Sociology Index

Anomic Suicide

Models who committed suicide

David Emile Durkheim linked anomic suicide to disillusionment and disappointment. Durkheim defined the term anomie as a condition where social and also moral norms are confused, unclear, or simply not present. Durkheim also felt that lack of norms led to deviant behavior. Anomie is a concept developed by Emile Durkheim to describe an absence of clear societal norms and values. In the concept of anomie individuals lack a sense of social regulation: people feel unguided in the choices they have to make. Durkheim distinguished between egoistic suicide, anomic suicide, altruistic suicide, and fatalistic suicide, broad classifications that reflect then-prevailing theories of human behavior. Dismissing altruistic and fatalistic suicide as unimportant, he viewed egoistic suicide as a consequence of the deterioration of social and familial bonds.

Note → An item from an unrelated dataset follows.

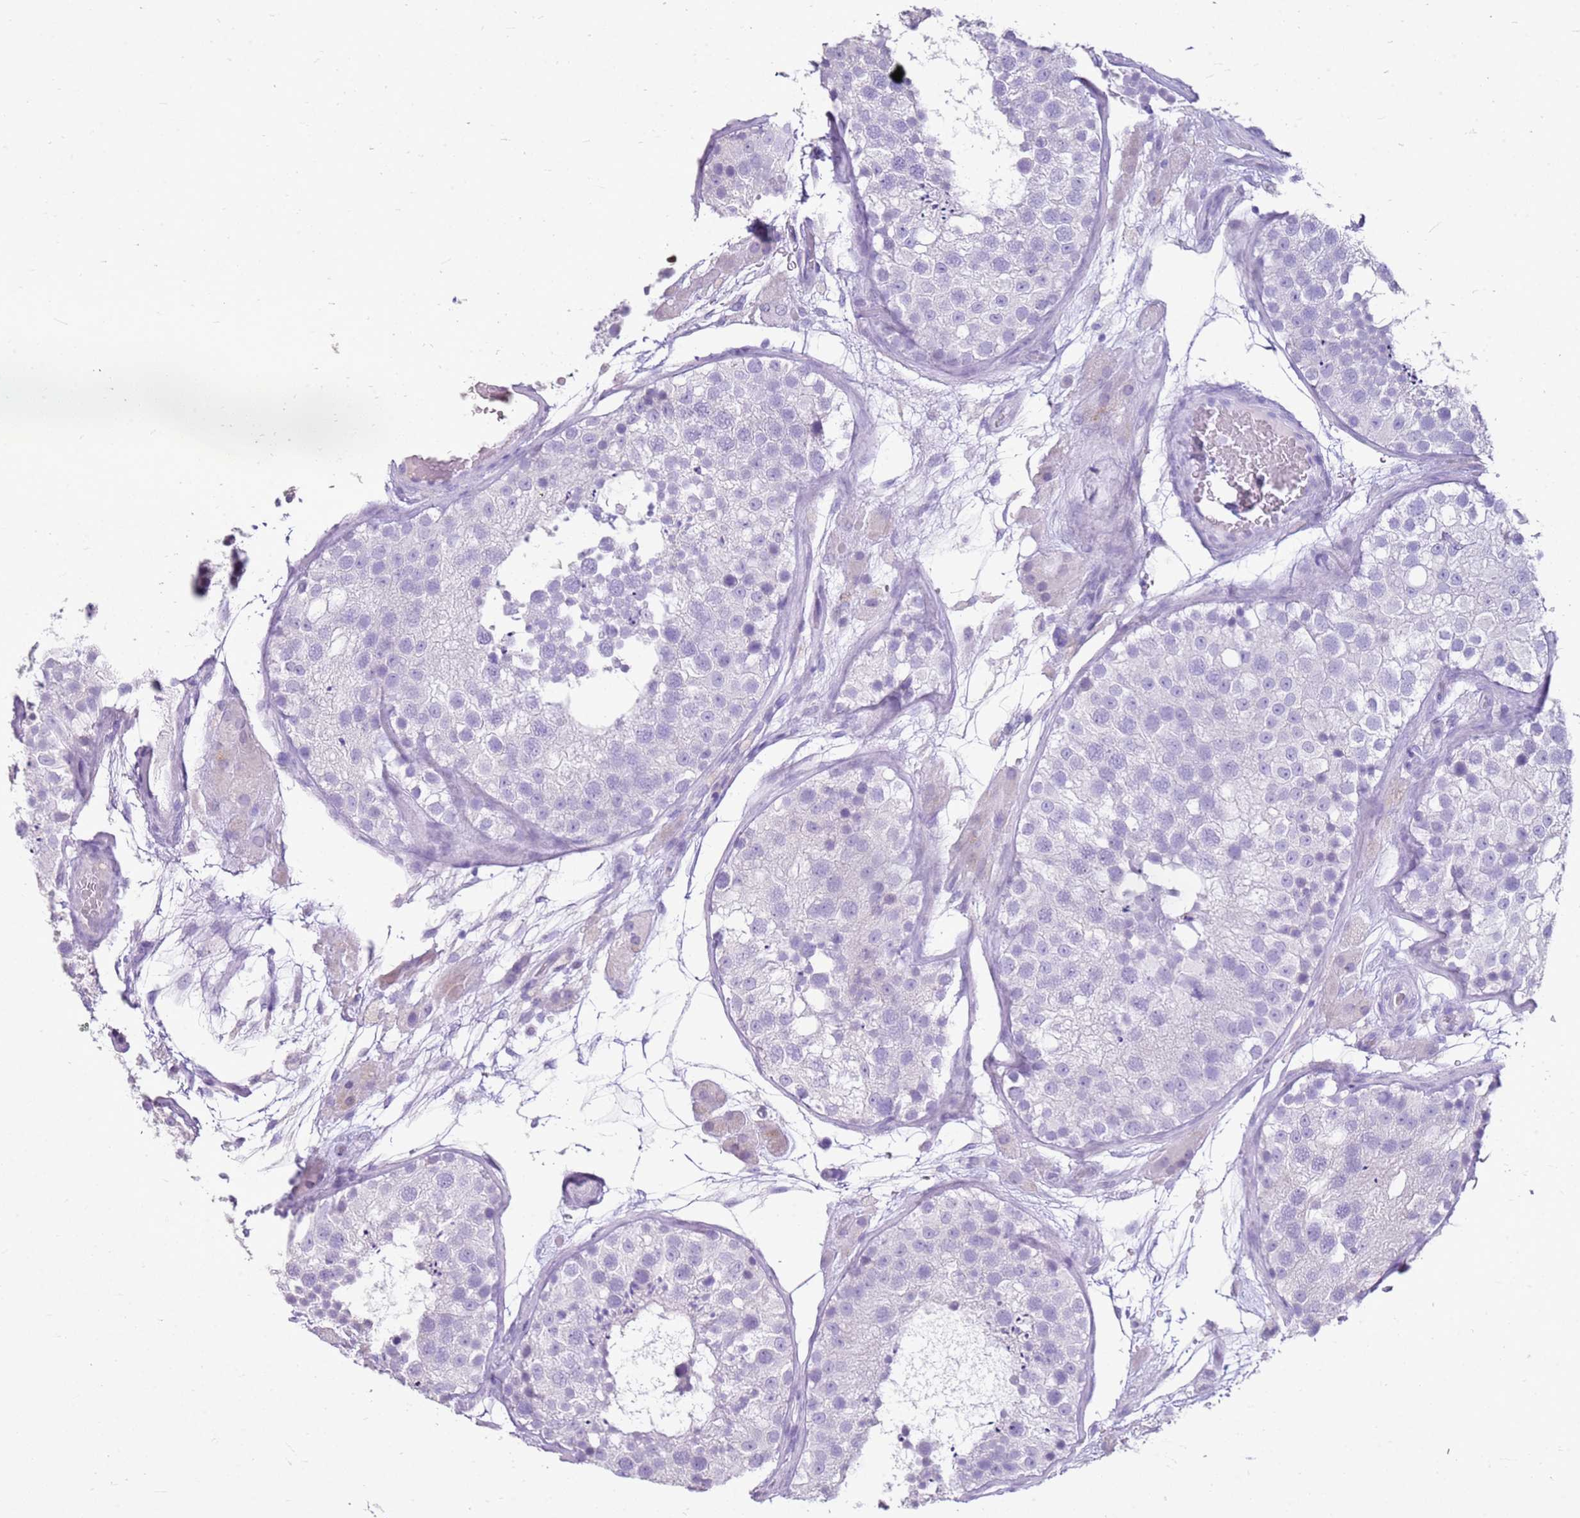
{"staining": {"intensity": "negative", "quantity": "none", "location": "none"}, "tissue": "testis", "cell_type": "Cells in seminiferous ducts", "image_type": "normal", "snomed": [{"axis": "morphology", "description": "Normal tissue, NOS"}, {"axis": "topography", "description": "Testis"}], "caption": "DAB immunohistochemical staining of unremarkable testis shows no significant positivity in cells in seminiferous ducts.", "gene": "CA8", "patient": {"sex": "male", "age": 26}}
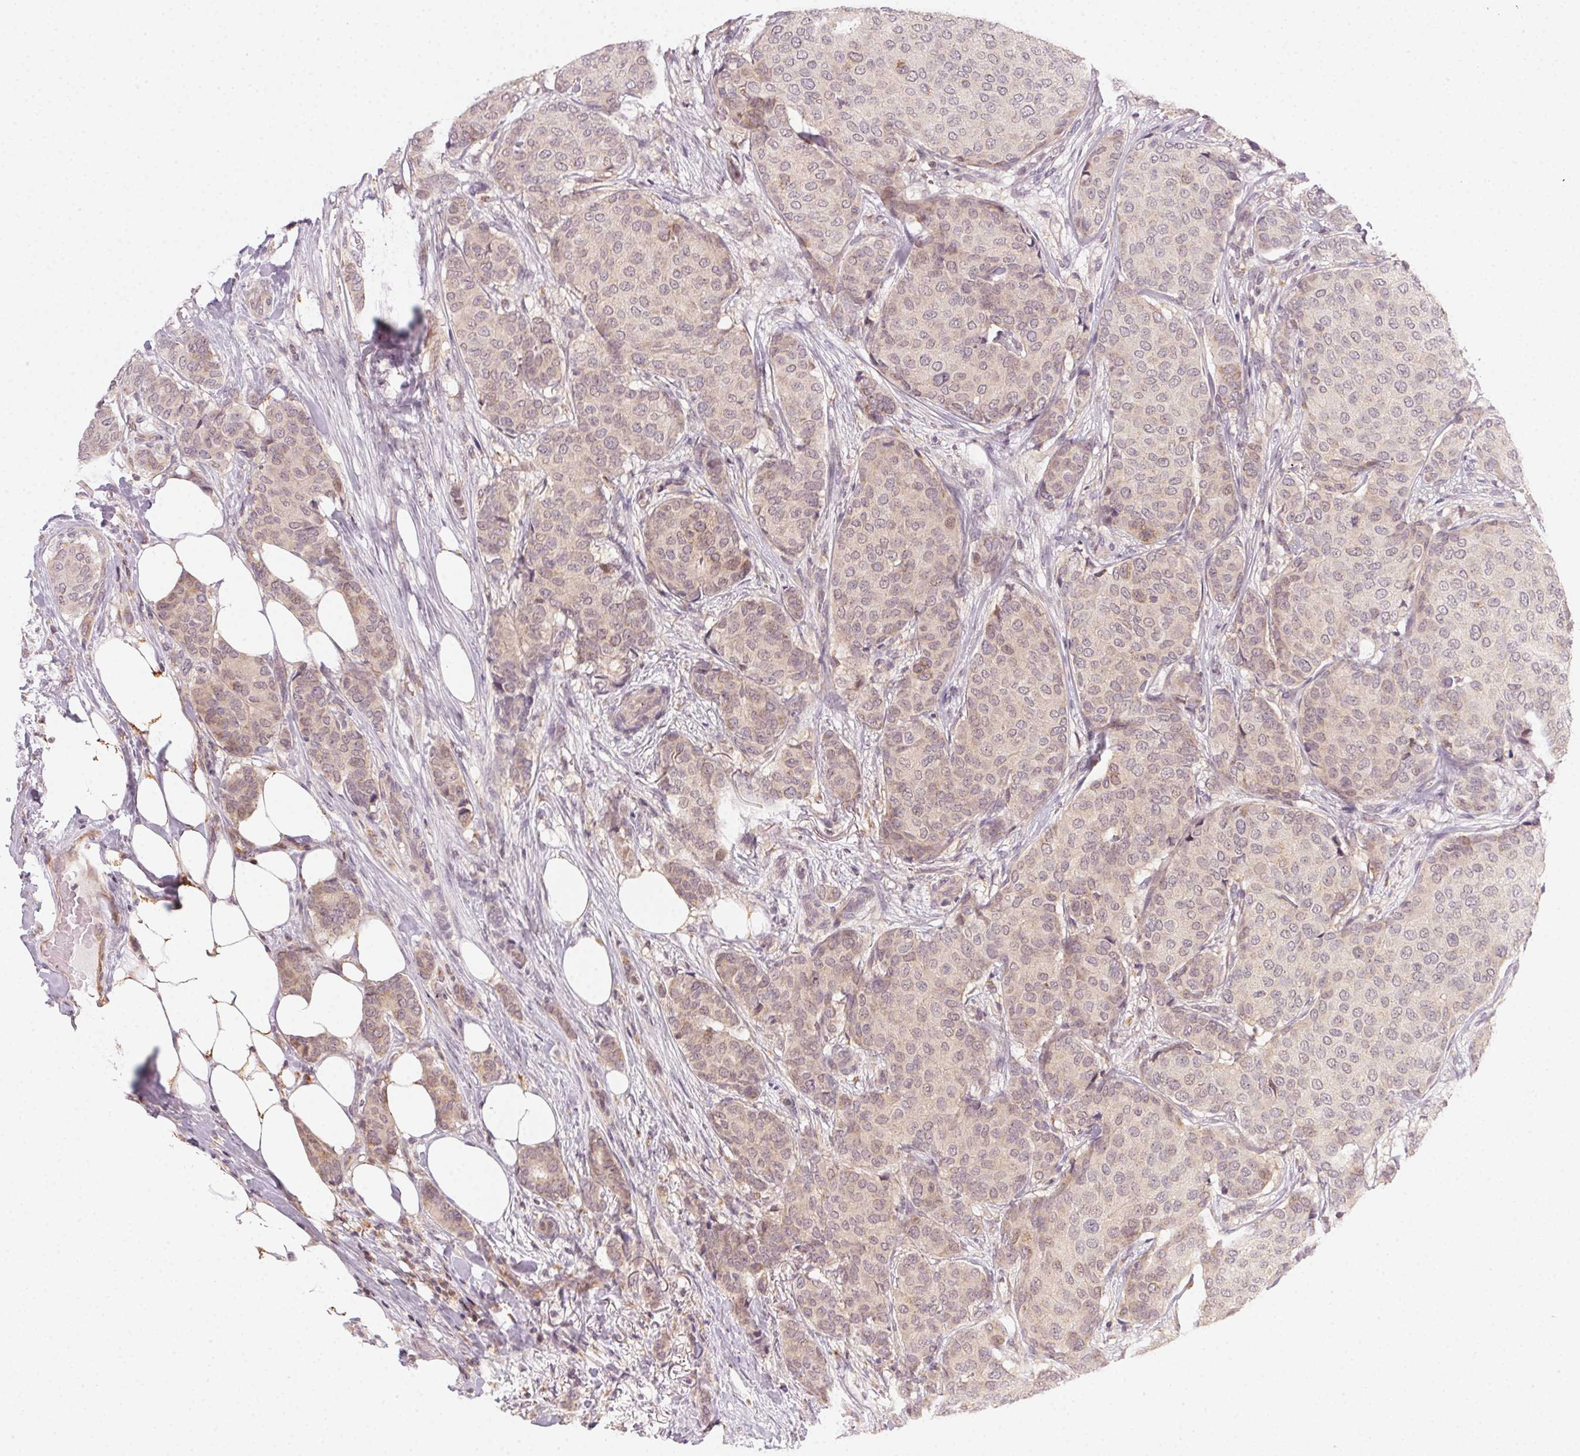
{"staining": {"intensity": "weak", "quantity": "25%-75%", "location": "cytoplasmic/membranous"}, "tissue": "breast cancer", "cell_type": "Tumor cells", "image_type": "cancer", "snomed": [{"axis": "morphology", "description": "Duct carcinoma"}, {"axis": "topography", "description": "Breast"}], "caption": "Breast cancer stained with immunohistochemistry shows weak cytoplasmic/membranous expression in about 25%-75% of tumor cells.", "gene": "NCOA4", "patient": {"sex": "female", "age": 75}}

People whose environments have experienced a natural disaster, or an economic crash are also likely to consider an anomic Suicide. After that 1995 earthquake in Kobe, the Japanese public health department reported rising Suicide rates.

Studies have shown a correlation between unemployment rate and anomic Suicide in the history of the United States of America between the year 1928 and 1932 due to unemployment.

Anomic Suicide can happen when an individual has set goals and then experiences a failure in achieving those goals due to societal conditions. Both natural and human-made factors can cause the mismatch between the mediums of attaining goals and societal regulations.